The new research, conducted at the Institute for Quantum Optics and Quantum Communication in Austria, closes the fair-sampling loophole by using improved photon sources (spontaneous parametric down-conversion in a Sagnac configuration) and ultra-sensitive detectors provided by the Single Photonics and Quantum Information project in PML's Quantum Electronics and Photonics Division. That combination, the researchers write, was "crucial for achieving a sufficiently high collection efficiency," resulting in a high-accuracy data set – requiring no assumptions or correction of count rates – that confirmed quantum entanglement to nearly 70 standard deviations.

Diagram of the TES sensor and immediate connections.
The photon detectors are transition-edge sensors (TESs), a design that provides single-photon detection efficiencies as high as 98%. Each unit, about 25 µm x 25 µm, contains a tungsten film 20 nm thick that is kept at a temperature (about 100 mK) right at the transition between the superconducting state and normal resistance. A small bias voltage is applied across the sensor. When an incident photon from a coupled optical fiber deposits energy in the tungsten film, the temperature rises, the resistance of the tungsten increases substantially, and the resulting current drop signals detection.

Not only are TES detectors highly efficient, but they are intrinsically free of spurious "dark counts" – detection signals that occur when no photon is present. "This combination," the researchers note, "is imperative for an experiment in which no correction of count rates can be tolerated."

For the experiment, Sae Woo Nam, project leader for Single Photonics and Quantum Information, and colleagues provided a set of TES detectors optimized for the 810 nm photons produced by the source. Each was carefully constructed to minimize losses that can result from packaging and source-to-detector fiber coupling. "Our packaging is one of the key enabling technologies that make the experiment possible," Nam says.

Another is the absence of dark counts. "In a test of local realism, the margin for error is very small." Nam says. "You can't correct for any errors because you can't be sure that whether it is truly an error or 'reality.' Only detectors such as the TES, which essentially have no intrinsic dark counts, can be used for the types of experiments that have been conducted to date with entangled photons."

The work was particularly demanding for the PML team in Boulder, Co because all the experiments were conducted in Vienna, Austria.

"The most challenging part of our role was the remote distance and waiting," Nam says. "We had some very nice results as early as November, 2010. However, reproducing the results after our initial work has been demanding because of changes in experimental apparatus in Vienna.

"In addition, the cryogenic systems for our TES detectors were from the European scientists, as opposed to systems that we have built and tested at NIST. Getting these new systems working without touching them has been a challenge for everyone."

If recent successes are predictive of the future, PML's TES technology will continue to provide state-of-the-art capabilities to numerous other experiments and research projects.

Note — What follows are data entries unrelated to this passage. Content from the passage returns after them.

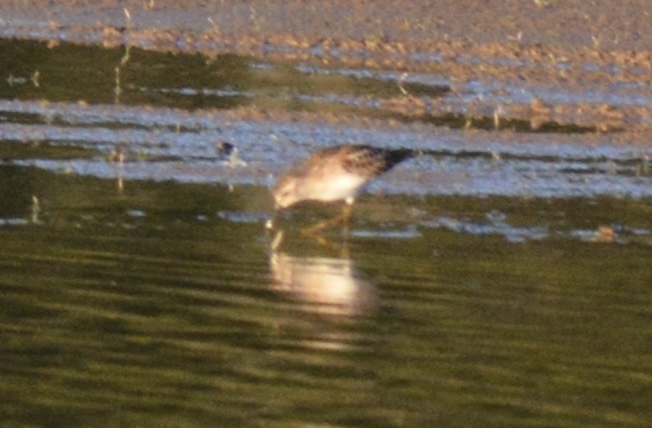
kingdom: Animalia
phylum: Chordata
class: Aves
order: Charadriiformes
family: Scolopacidae
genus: Calidris
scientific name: Calidris minutilla
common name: Least sandpiper
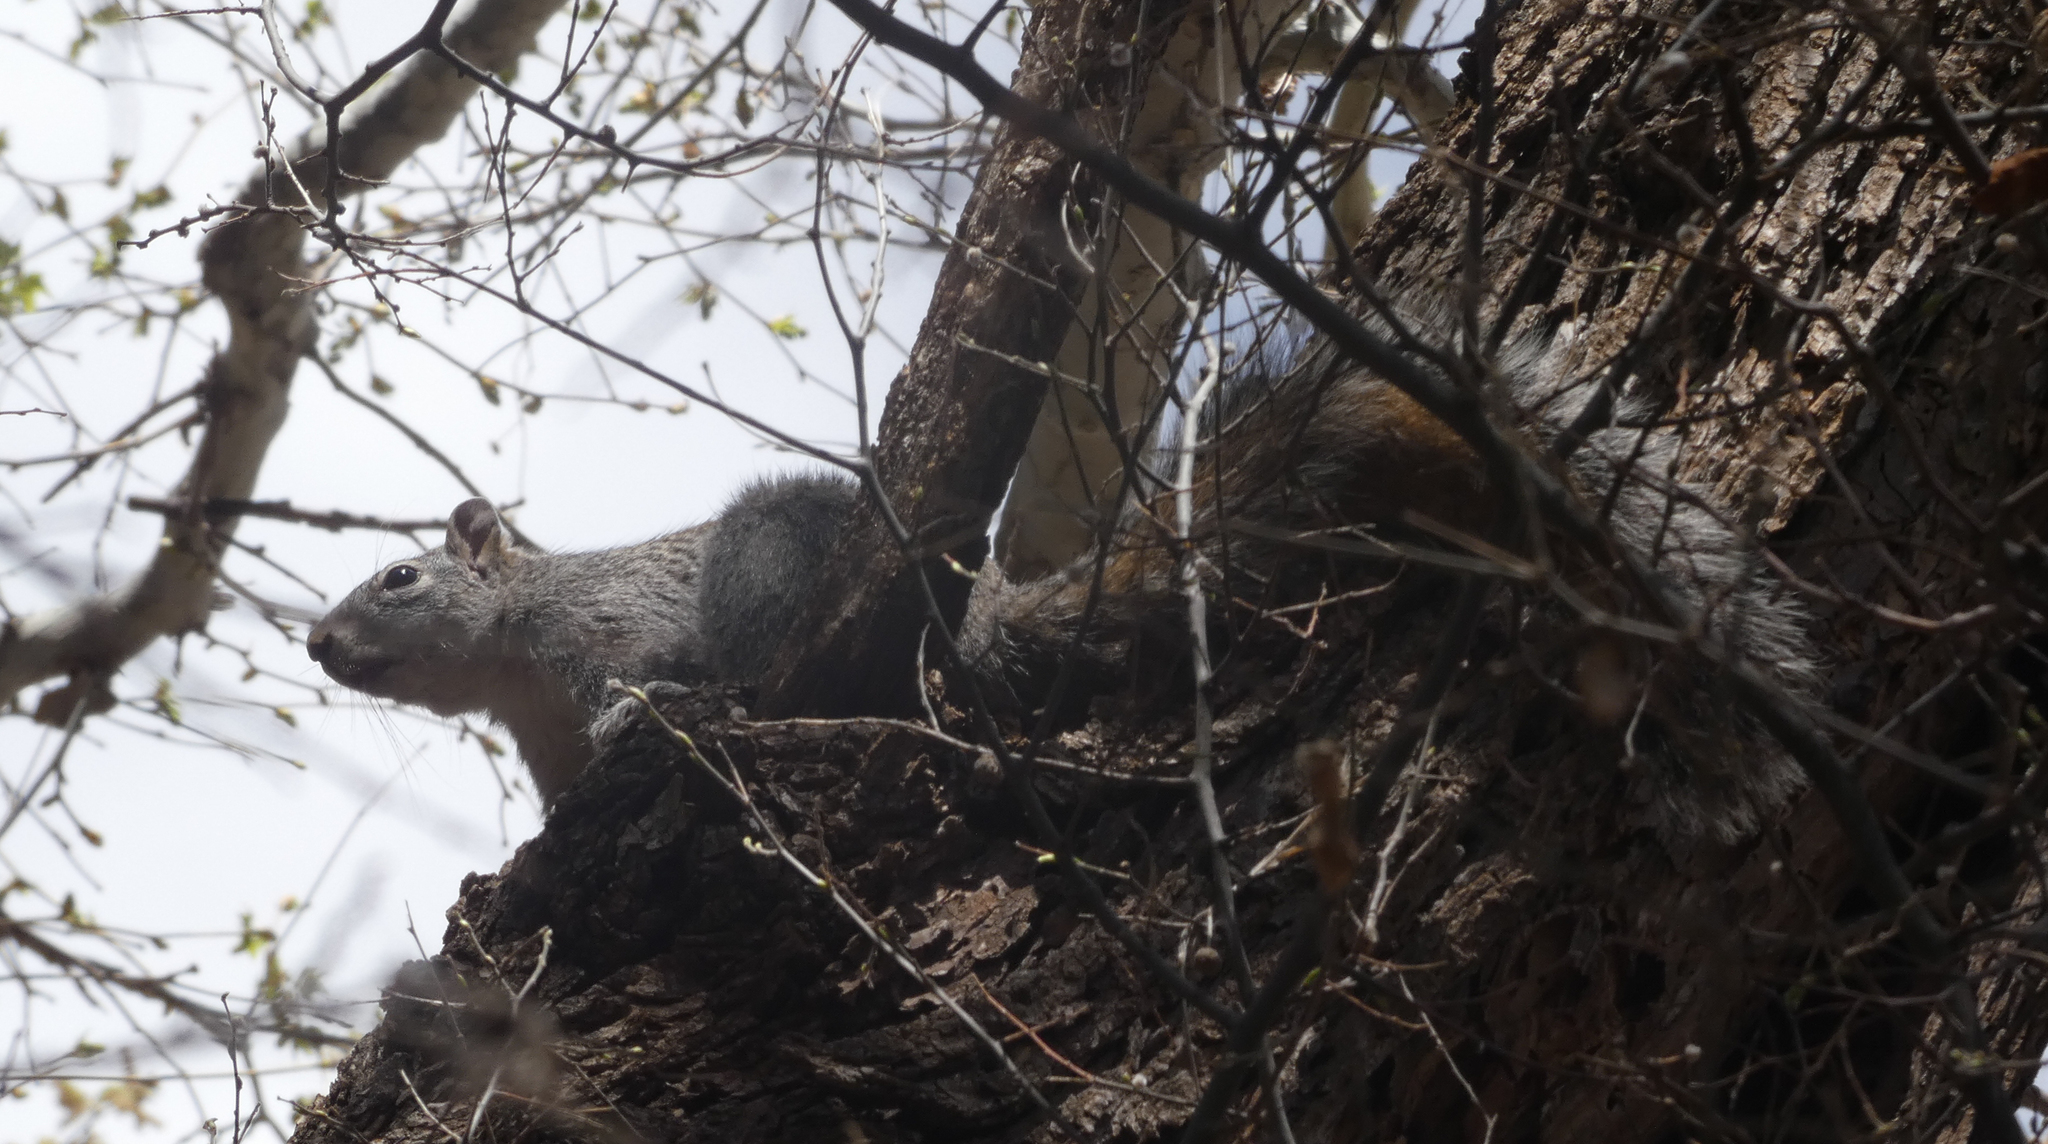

"The single-photon detectors developed by the NIST team have proven to be a game-changer for the quantum information research community around the world," says Robert Hickernell, Acting Chief of the Quantum Electronics and Photonics Division. "Many major research groups in the quantum optics field now rely on NIST's detectors, based on their record efficiency and superior cryogenics and packaging, for seminal results such as this closing of the fair-sampling loophole."